• _INSTRUCTIONS TO FOLLOW_
For each line below that includes the string "medals", show the whole line.

• _RECORDED INFORMATION_
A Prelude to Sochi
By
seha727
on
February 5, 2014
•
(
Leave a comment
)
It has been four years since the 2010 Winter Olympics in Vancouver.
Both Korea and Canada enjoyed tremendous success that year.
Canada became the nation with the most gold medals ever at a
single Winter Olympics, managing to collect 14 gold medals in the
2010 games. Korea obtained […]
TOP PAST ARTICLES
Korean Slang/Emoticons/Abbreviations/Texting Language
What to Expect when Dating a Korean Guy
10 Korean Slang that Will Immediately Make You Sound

• _TASK ANSWER_
Canada became the nation with the most gold medals ever at a
single Winter Olympics, managing to collect 14 gold medals in the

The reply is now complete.